## DOCUMENT
------------

Toutes les facultés de l'âme y sont-elles représentées ? Qui oserait le
dire ? Supposons donc que les Esprits de cette race progressant
continuellement, finissent par s'y trouver à l'étroit, la race disparaîtra pour
faire place à une race d'une organisation plus richement pourvue ; ainsi
le veut la loi du progrès. Déjà, dans la race blanche elle-même, ne voit-on pas
des nuances bien tranchées comme développement moral et intellectuel ? On
peut être certain que les plus avancés absorberont les autres.
La
disparition des races s'opère de deux manières : chez les unes, par
l'extinction naturelle, suite des conditions climatériques et de
l'abâtardissement, lorsqu'elles restent isolées ; chez les autres, par les
conquêtes et la dispersion qui amènent les croisements. On sait que de la race
nègre et de la race blanche est sortie une race intermédiaire de beaucoup
supérieure à la première, et qui est comme un échelon pour les Esprits de
celle-ci. Puis, la fusion du sang amène l'alliance des Esprits dont les plus
avancés aident au progrès des autres. Qui peut prévoir, sous ce rapport, les
conséquences de la dernière guerre de la Chine ? les modifications que
vont produire, dans ce pays si longtemps stationnaire, les nouveaux éléments
physiologiques et psychologiques qui y sont apportés ? Dans quelques
siècles, il ne sera peut-être pas plus reconnaissable que ne l'est le Mexique
d'aujourd'hui comparé à celui du temps de Colomb.
Quant
aux indigènes du Mexique, nous dirons, comme Eraste, qu'il y avait chez eux des
mœurs plutôt douces que vertueuses, et nous ajouterons qu'on a sans doute un
peu trop poétisé leur prétendu âge d'or. L'histoire de la conquête nous apprend
qu'ils se faisaient entre eux la guerre, ce qui n'annonce pas un grand respect
pour les droits de ses voisins. Leur âge d'or était celui de l'enfance ;
ils sont aujourd'hui dans la fougue de la jeunesse ; plus tard, ils
atteindront l'âge viril. S'ils n'ont pas encore la vertu des sages, ils ont
acquis l'intelligence qui les y conduira, quand ils seront mûris par
l'expérience ; mais il faut des siècles pour l'éducation des
peuples ; elle ne s'opère que par la transformation de leurs éléments
constitutifs. La France serait-elle ce qu'elle est aujourd'hui sans la conquête
des Romains ? Et les Barbares se seraient-ils civilisés, s'ils n'avaient
envahi la Gaule ? La sagesse gauloise et la civilisation romaine unies à
la vigueur des peuples du Nord ont fait le peuple français actuel.

------------

## LISTE DU MATÉRIEL
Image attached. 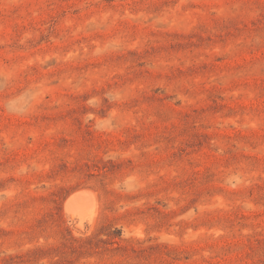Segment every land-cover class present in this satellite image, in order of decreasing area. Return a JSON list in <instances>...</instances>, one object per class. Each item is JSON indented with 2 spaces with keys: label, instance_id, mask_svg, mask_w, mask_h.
<instances>
[{
  "label": "rangeland",
  "instance_id": "1",
  "mask_svg": "<svg viewBox=\"0 0 264 264\" xmlns=\"http://www.w3.org/2000/svg\"><path fill=\"white\" fill-rule=\"evenodd\" d=\"M0 264H264V0H0Z\"/></svg>",
  "mask_w": 264,
  "mask_h": 264
},
{
  "label": "bare ground",
  "instance_id": "2",
  "mask_svg": "<svg viewBox=\"0 0 264 264\" xmlns=\"http://www.w3.org/2000/svg\"><path fill=\"white\" fill-rule=\"evenodd\" d=\"M98 202L93 194L83 190L72 195L66 201V209L70 218L77 219L81 225L84 221H91L96 212Z\"/></svg>",
  "mask_w": 264,
  "mask_h": 264
}]
</instances>
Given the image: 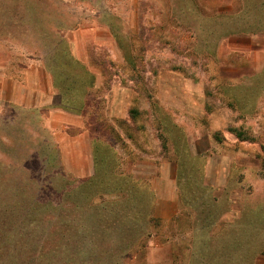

------------

## SÉRIE D'EXERCICES
1 > Veuillez recopier le passage du document de « Toutes les facultés » à « absorberont les autres. ».
2 > Répondez aux questions suivantes d'après le document.
(a) À quelle époque le Mexique d'aujourd'hui est-il comparé ?
(b) Quel pays est qualifié de « si longtemps stationnaire » ?
(c) Quels trois éléments unis ont fait le peuple français actuel ?
3 > Relevez tous les pays ou territoires désignés par leur nom dans le document.

## RÉPONSES ATTENDUES
1 >
Toutes les facultés de l'âme y sont-elles représentées ? Qui oserait le
dire ? Supposons donc que les Esprits de cette race progressant
continuellement, finissent par s'y trouver à l'étroit, la race disparaîtra pour
faire place à une race d'une organisation plus richement pourvue ; ainsi
le veut la loi du progrès. Déjà, dans la race blanche elle-même, ne voit-on pas
des nuances bien tranchées comme développement moral et intellectuel ? On
peut être certain que les plus avancés absorberont les autres.

2 >
(a) Au temps de Colomb.
(b) La Chine.
(c) La sagesse gauloise, la civilisation romaine et la vigueur des peuples du Nord.

3 > Chine, Mexique, France, Gaule